4  最後に、有名なフランス革命は不平分子の集まりの革命であり、結集でありました。ナチ・ドイツの勃興は野心の結集であります。「なんとか自国だけを興隆させよう。自分の民族だけは優秀である。他の民族は、とくにユダヤ民族は殺してしまえ」などという野心の結集であります。
 またロシア革命では「労働者よ団結せよ」と叫びました。私は不思議に思うのです。たしかに団結をしたともいえます。ですが団結をした労働者が全員、マルクス主義を、唯物主義を勉強してから結集したかというのです。そんなことはないのです。ぜんぶウソです。いままでのロシア革命にしろ、またフランス革命にしろ、かつはドイツのナチスの勃興にしろ、その底流となる哲学はなかったといっても過言ではないのです。
 いま、わが創価学会の結集は、ひとりひとりが御本尊様を奉持しているのです。
 ひとりひとりが自分らしく成長していくことです。
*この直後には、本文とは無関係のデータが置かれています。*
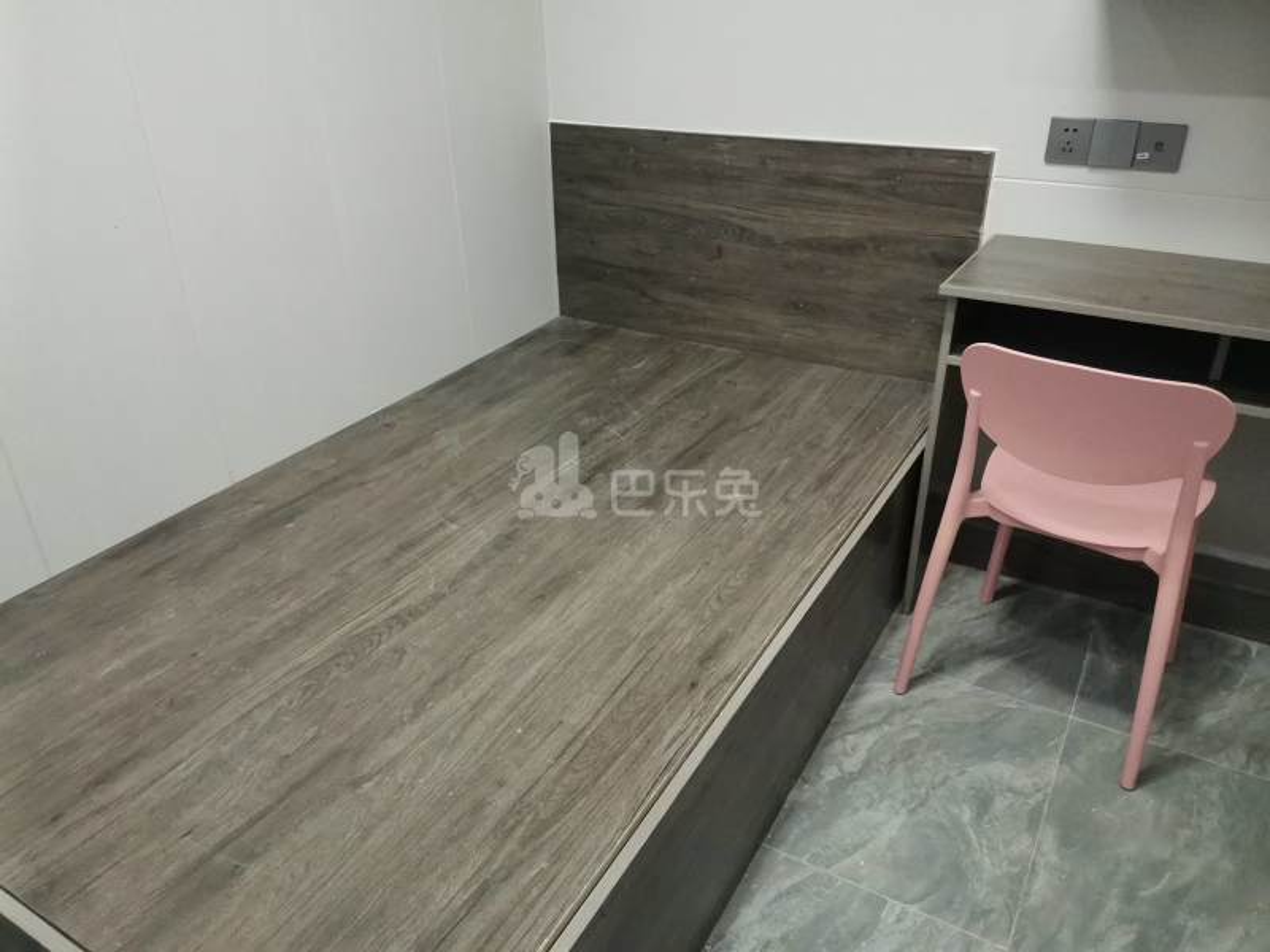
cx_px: 635
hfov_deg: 67.3
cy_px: 476
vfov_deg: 53.1
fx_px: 954
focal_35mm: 26
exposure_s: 1/33.3
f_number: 1.8
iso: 640
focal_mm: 4.75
大生命哲学を奉持して、人間革命しきって幸福になっていこうという結集であります。したがって、もっともまじめな団体であります。正法を求めきって自分もしあわせになり、そしてまた自分がしあわせになると同時に、不幸の人をしあわせにしていこうという、この結集が創価学会の結集であります。
 したがって、過去においてたくさんの革命の結集がありましたけれども、ぜんぶ偏狭であり、偏頗であり、犠牲がありました。いま創価学会の結集は、古今未曾有の、全民衆が心から安心し、渇仰している結集であると私は断言するのであります。理想的な結集の団体なのであります。過去の実例をもって学会の結集をみるがゆえに、どうしても真実の姿はみられないのです。そこの世の人々の、また評論家たちの不幸があるのです、邪見がるのです。
5  しょせん、仏法は勝負であります。皆さん方も、そしてまた創価学会も、これからも真実の学会の本質をわからせるためには、三年、五年、十年と戦わねばならないと思います。絶対に勝たねばならないいくさであります。創価学会が縁に紛動され、皆さん方が縁に紛動されて、もしも退転してしまったならば、永久に日本民族の救済はありえないのです。世界の光明は、もうありえないのです。どんなことがあっても、大聖人様のおおせどおり、私どもは団結を強くして、絶対に勝って勝って勝ち抜ききって、そして蒙昧なる人々に、現証のうえで、この真実の姿をみせしめていこうではありませんか。
 私も先頭をきって、十年、二十年がんばってまいります。「身を挙ぐれば慢ずと想い身を下せば経を蔑どる」ひじょうに進退きわまるのでありますが、皆さん方を信頼して、皆さん方をたよって、そして私が先頭になってまいります。ひじょうに複雑ないいかたをしますけれど、私はいつも謙虚な気持ちでおります。ところが謙虚になると、少しバカではないかと思われるし、力がないように思われますが、また少し力を出すと、ヒットラーになるのではないかと、政治のほうへ少しいけば、自民党でも社会党でも共産党でもワッとみてくるし、宗教団体のほうへ行っていれば、安心して少しなめてくるし、いずれにしても王仏冥合をめざして、十年、二十年、勇ましく、そしてまた地道に戦ってまいりますから、よろしくお願いいたします。